| WHAT THE TASK REQUIRES |
Please copy each line below that contains the word "Europe".

| Page images and extracted text |
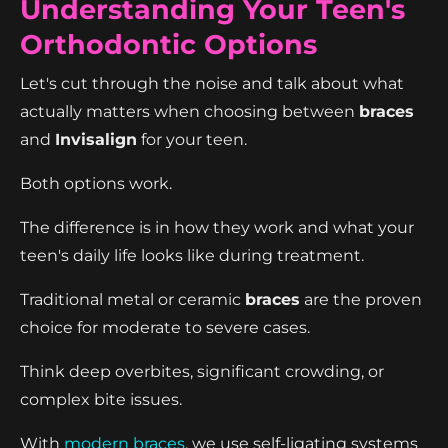
Understanding Your Teen's
Orthodontic Options
Let's cut through the noise and talk about what
actually matters when choosing between
braces
and
Invisalign
for your teen.
Both options work.
The difference is in how they work and what your
teen's daily life looks like during treatment.
Traditional metal or ceramic
braces
are the proven
choice for moderate to severe cases.
Think deep overbites, significant crowding, or
complex bite issues.
With
modern braces
, we use self-ligating systems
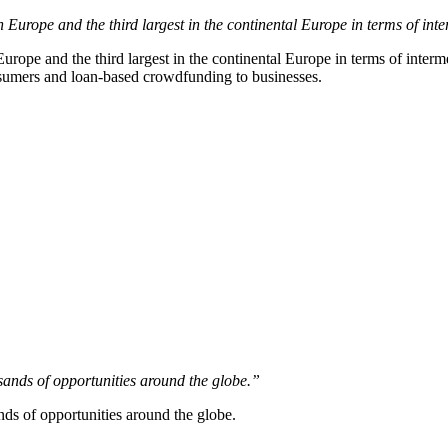
Europe and the third largest in the continental Europe in terms of inte
urope and the third largest in the continental Europe in terms of inter
onsumers and loan-based crowdfunding to businesses.
sands of opportunities around the globe.”
nds of opportunities around the globe.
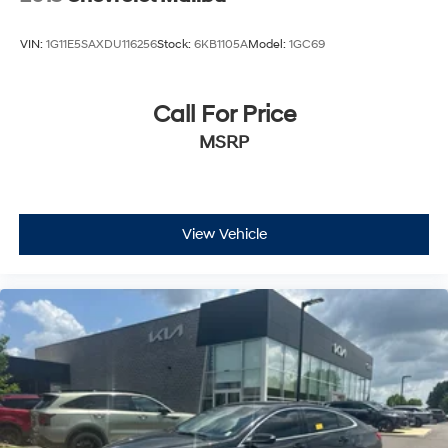
VIN:
1G11E5SAXDU116256
Stock:
6KB1105A
Model:
1GC69
Call For Price
MSRP
View Vehicle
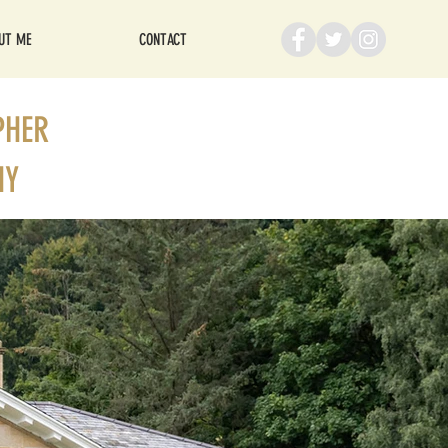
UT ME
CONTACT
PHER
HY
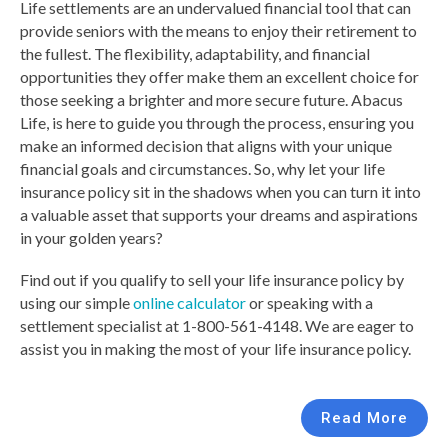
Life settlements are an undervalued financial tool that can
provide seniors with the means to enjoy their retirement to
the fullest. The flexibility, adaptability, and financial
opportunities they offer make them an excellent choice for
those seeking a brighter and more secure future. Abacus
Life, is here to guide you through the process, ensuring you
make an informed decision that aligns with your unique
financial goals and circumstances. So, why let your life
insurance policy sit in the shadows when you can turn it into
a valuable asset that supports your dreams and aspirations
in your golden years?
Find out if you qualify to sell your life insurance policy by
using our simple
online calculator
or speaking with a
settlement specialist at 1-800-561-4148. We are eager to
assist you in making the most of your life insurance policy.
Read More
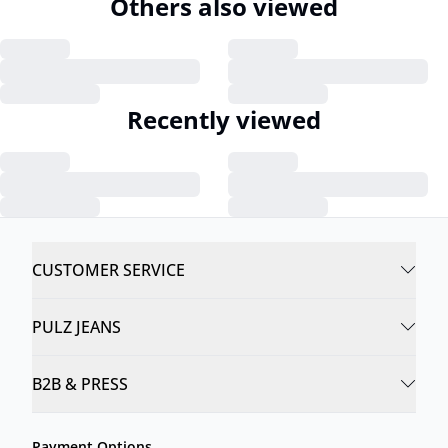
Others also viewed
Recently viewed
CUSTOMER SERVICE
PULZ JEANS
B2B & PRESS
Payment Options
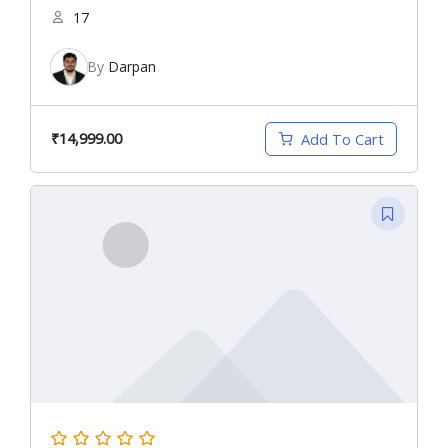
17
By
Darpan
₹14,999.00
Add To Cart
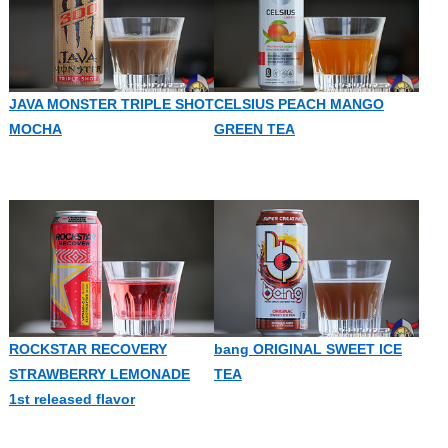
JAVA MONSTER TRIPLE SHOT
CELSIUS PEACH MANGO
MOCHA
GREEN TEA
ROCKSTAR RECOVERY
bang ORIGINAL SWEET ICE
STRAWBERRY LEMONADE
TEA
1st released flavor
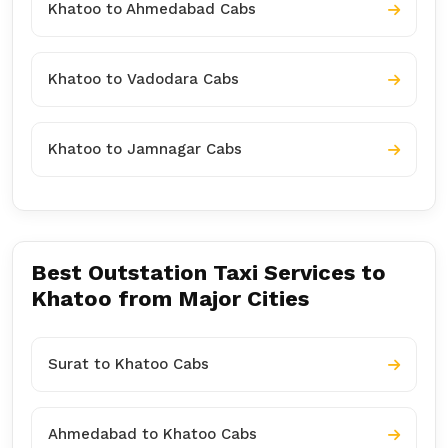
Khatoo to Ahmedabad Cabs
Khatoo to Vadodara Cabs
Khatoo to Jamnagar Cabs
Best Outstation Taxi Services to
Khatoo from Major Cities
Surat to Khatoo Cabs
Ahmedabad to Khatoo Cabs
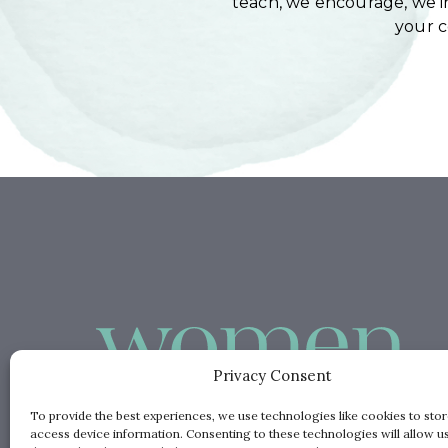
teach, we encourage, we in
your 
Privacy Consent
To provide the best experiences, we use technologies like cookies to sto
access device information. Consenting to these technologies will allow u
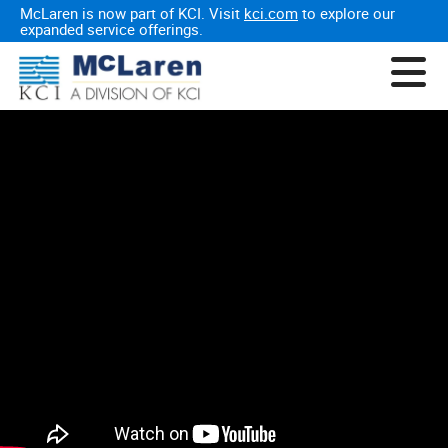
McLaren is now part of KCI. Visit
kci.com
to explore our
expanded service offerings.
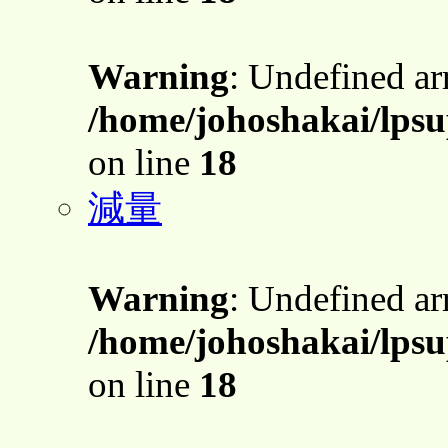
Warning
: Undefined a
/home/johoshakai/lpsu
on line
18
減量
Warning
: Undefined a
/home/johoshakai/lpsu
on line
18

| YOUR SOLUTION |
Europe and the third largest in the continental Europe in terms of inte
urope and the third largest in the continental Europe in terms of inter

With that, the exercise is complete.